● **Direction 1**:
Report every line of the listing below that contains the string "italic".

● **Excerpted text**:
============

Jesus did not first appear to us in fanfare, with lots of words and noise. He, Emmanuel, was born in utter simplicity, at nighttime, when things were silent. This seems very intentional – that God would break through to us and our world in utter silence.
Maybe that was the best possible or even the only possible way to get our attention. So, could it be that we, in turn, need to be silent to take in and appreciate what this night is all about? Could it be that to encounter God, to absorb this profound mystery, we need silence?
Could it be that we need to let go of our busyness and just be, just be, here and now, open to this singular and sacred event, to God becoming incarnate? Could it be that we easily forget “Emmanuel, God is with is” when we do not make space for silence in our lives? Without that silence, might we even live as if God is not with us?
I believe that deep down, we all know that this is true – that we need some silence in our lives if we are really going to be in relationship with the person of that first silent night.
Instinctively, we realize that the encounter with Emmanuel calls us to silence in order to illumine the once hidden reality of intimacy with God…. From the beginning, Christ intended for us to meet him in silence, whereby stillness of mind and heart, body and spirit become encounter with Emmanuel.
~Father Michael Schleupner
I Am There
Now God says to us
What He has already said to the earth as a whole
Through His grace-filled birth:
I am there. I am with you.
I am your life. I am your time.
I am the gloom of your daily routine. Why will you not hear it?

============

● **Raw records**:

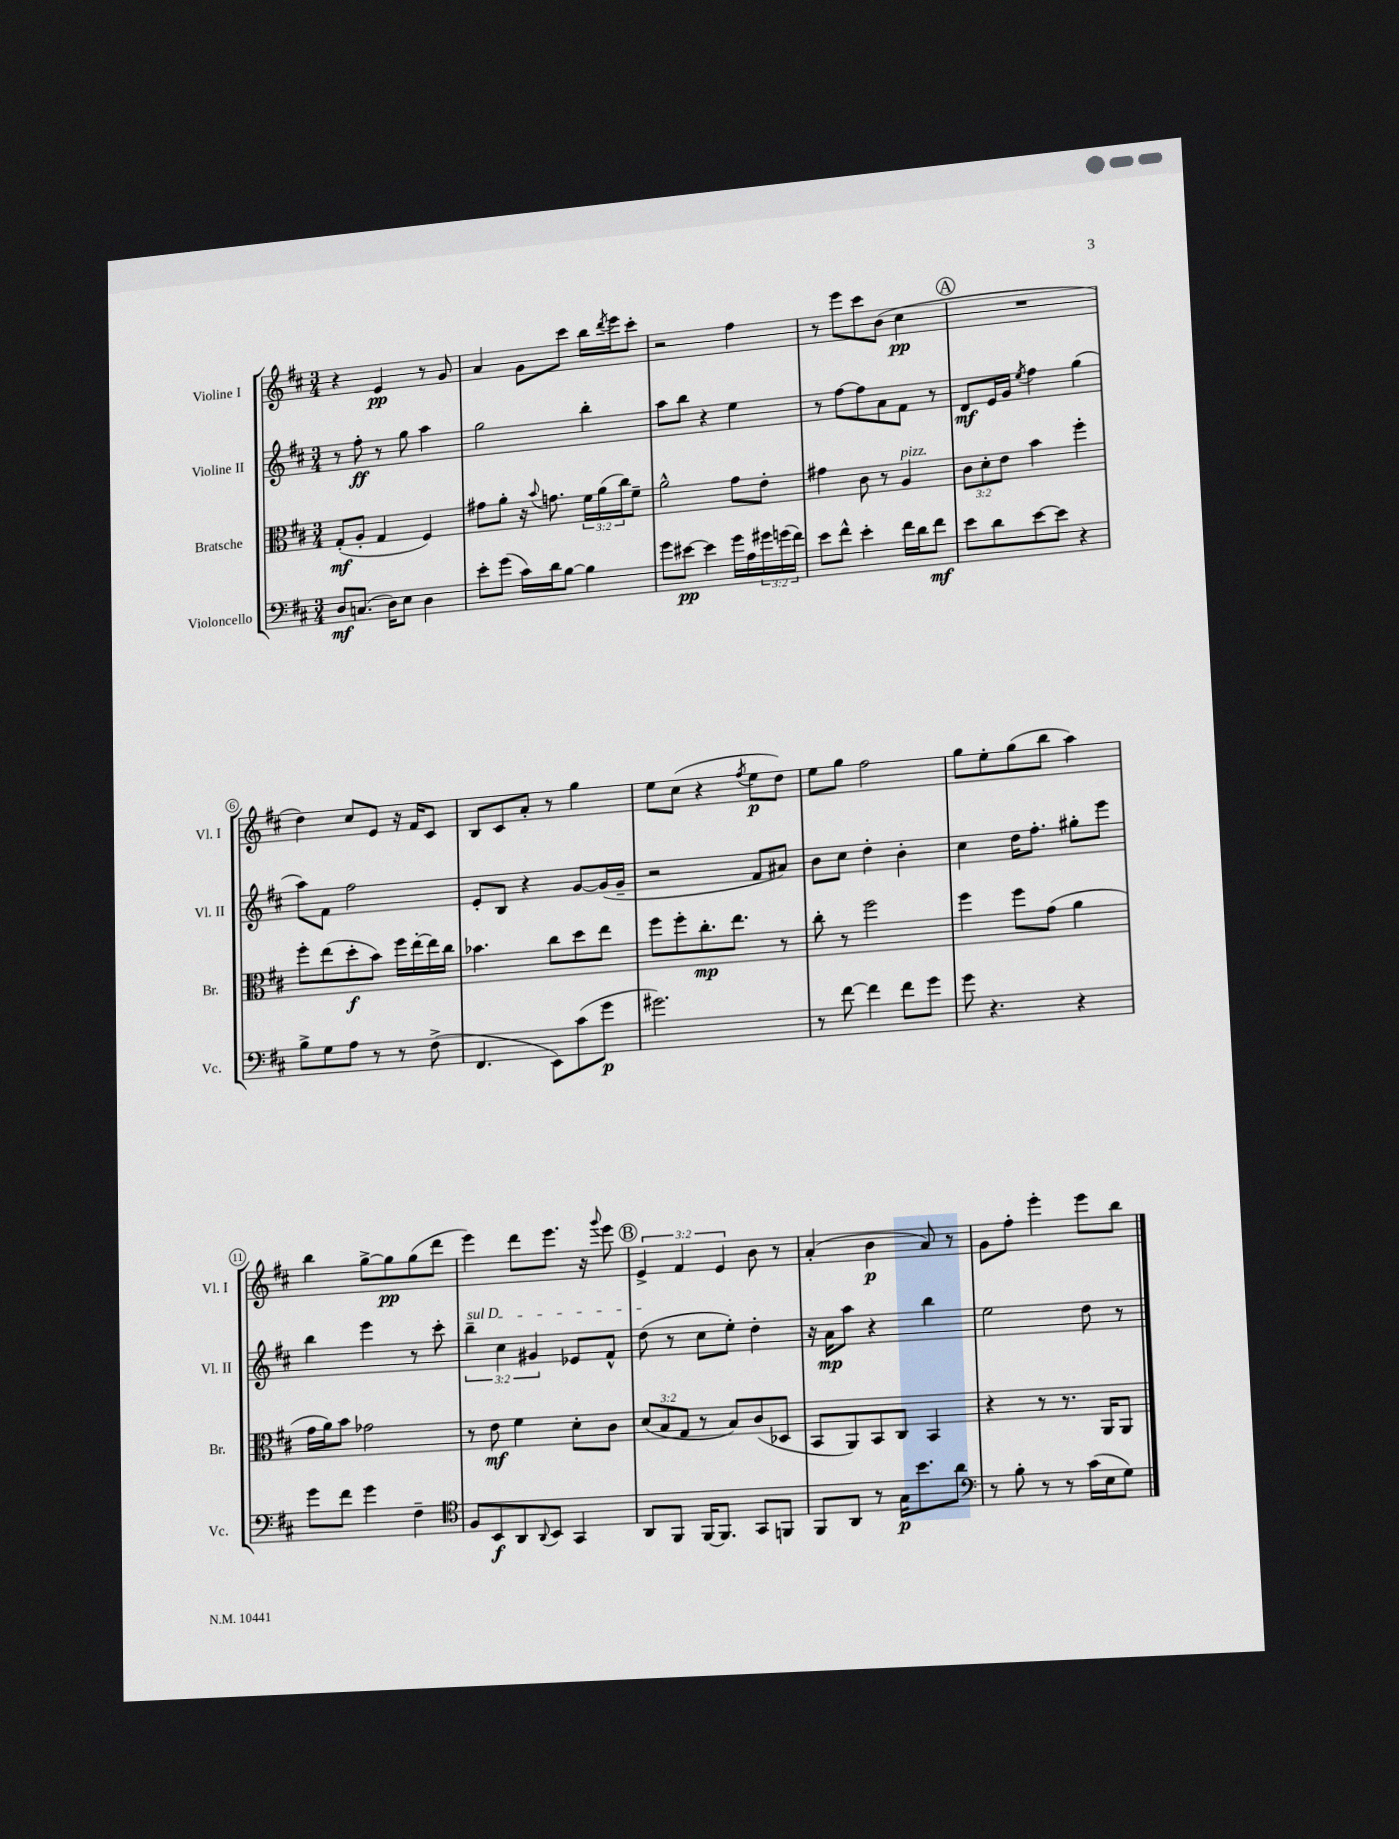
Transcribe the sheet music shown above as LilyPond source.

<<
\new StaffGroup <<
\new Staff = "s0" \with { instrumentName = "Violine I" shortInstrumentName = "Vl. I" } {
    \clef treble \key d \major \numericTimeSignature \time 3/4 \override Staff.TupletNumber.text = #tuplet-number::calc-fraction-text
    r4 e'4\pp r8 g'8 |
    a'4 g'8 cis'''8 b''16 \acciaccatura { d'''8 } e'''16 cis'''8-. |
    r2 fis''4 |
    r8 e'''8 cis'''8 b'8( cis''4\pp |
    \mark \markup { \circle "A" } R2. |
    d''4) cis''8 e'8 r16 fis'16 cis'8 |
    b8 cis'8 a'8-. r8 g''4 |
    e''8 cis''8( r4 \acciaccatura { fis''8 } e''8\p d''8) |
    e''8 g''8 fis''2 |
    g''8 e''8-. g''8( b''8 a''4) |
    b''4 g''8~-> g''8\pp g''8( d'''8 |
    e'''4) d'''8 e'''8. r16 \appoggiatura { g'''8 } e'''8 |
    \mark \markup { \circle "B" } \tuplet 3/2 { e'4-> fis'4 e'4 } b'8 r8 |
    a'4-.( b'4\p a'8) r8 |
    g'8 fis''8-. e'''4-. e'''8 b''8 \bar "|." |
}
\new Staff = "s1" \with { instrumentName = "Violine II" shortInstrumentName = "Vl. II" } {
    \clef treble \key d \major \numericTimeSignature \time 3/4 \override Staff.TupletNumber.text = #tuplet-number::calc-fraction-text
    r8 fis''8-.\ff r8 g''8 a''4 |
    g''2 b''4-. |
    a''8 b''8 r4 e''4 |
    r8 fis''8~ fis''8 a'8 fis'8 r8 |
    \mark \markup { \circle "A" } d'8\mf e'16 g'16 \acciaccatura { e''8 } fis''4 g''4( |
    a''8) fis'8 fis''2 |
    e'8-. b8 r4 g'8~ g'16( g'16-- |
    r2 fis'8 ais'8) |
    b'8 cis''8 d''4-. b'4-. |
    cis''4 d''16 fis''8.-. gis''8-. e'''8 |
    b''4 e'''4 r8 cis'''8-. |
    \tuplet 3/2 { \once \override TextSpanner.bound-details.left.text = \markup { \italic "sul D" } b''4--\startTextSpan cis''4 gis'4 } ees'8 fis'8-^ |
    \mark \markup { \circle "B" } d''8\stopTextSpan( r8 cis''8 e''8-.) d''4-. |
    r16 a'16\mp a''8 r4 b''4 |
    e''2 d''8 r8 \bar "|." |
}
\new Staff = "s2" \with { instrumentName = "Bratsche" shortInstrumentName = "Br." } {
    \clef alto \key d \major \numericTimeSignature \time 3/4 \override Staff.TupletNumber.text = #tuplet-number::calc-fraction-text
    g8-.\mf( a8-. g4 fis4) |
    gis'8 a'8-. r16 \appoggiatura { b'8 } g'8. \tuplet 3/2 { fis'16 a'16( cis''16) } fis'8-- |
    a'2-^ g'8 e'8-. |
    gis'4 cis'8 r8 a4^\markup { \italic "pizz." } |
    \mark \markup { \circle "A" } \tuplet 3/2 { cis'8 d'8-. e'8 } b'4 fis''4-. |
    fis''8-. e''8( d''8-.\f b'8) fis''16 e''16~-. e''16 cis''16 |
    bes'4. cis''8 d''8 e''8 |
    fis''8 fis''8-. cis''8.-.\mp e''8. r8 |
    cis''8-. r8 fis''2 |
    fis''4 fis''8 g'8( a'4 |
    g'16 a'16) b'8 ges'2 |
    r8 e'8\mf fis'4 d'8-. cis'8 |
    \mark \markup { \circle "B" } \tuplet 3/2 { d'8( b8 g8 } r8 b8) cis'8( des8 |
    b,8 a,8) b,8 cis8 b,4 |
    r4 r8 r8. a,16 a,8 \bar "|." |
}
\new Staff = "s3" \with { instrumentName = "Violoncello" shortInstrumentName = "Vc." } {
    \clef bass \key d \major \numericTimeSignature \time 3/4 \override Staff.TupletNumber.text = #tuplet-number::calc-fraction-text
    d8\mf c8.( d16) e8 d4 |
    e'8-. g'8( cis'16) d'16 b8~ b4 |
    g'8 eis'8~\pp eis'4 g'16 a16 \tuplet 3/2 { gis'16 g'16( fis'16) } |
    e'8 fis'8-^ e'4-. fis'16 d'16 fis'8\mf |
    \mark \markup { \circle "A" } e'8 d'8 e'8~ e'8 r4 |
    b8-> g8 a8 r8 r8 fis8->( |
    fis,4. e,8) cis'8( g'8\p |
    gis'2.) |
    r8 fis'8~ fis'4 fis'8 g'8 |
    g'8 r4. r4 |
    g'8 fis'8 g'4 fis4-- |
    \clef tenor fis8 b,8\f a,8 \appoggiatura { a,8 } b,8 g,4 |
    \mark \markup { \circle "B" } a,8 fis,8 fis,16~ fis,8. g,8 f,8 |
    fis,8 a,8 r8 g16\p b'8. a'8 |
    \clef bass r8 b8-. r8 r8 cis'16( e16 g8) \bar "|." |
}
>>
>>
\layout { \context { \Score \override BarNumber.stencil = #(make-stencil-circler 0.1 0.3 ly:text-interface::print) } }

============

● **Direction 2**:
According to the reflection on silence above, at what time of day was Jesus born?

● **Full response 1**:
    \tuplet 3/2 { \once \override TextSpanner.bound-details.left.text = \markup { \italic "sul D" } b''4--\startTextSpan cis''4 gis'4 } ees'8 fis'8-^ |
    gis'4 cis'8 r8 a4^\markup { \italic "pizz." } |

● **Full response 2**:
He was born at nighttime, when things were silent.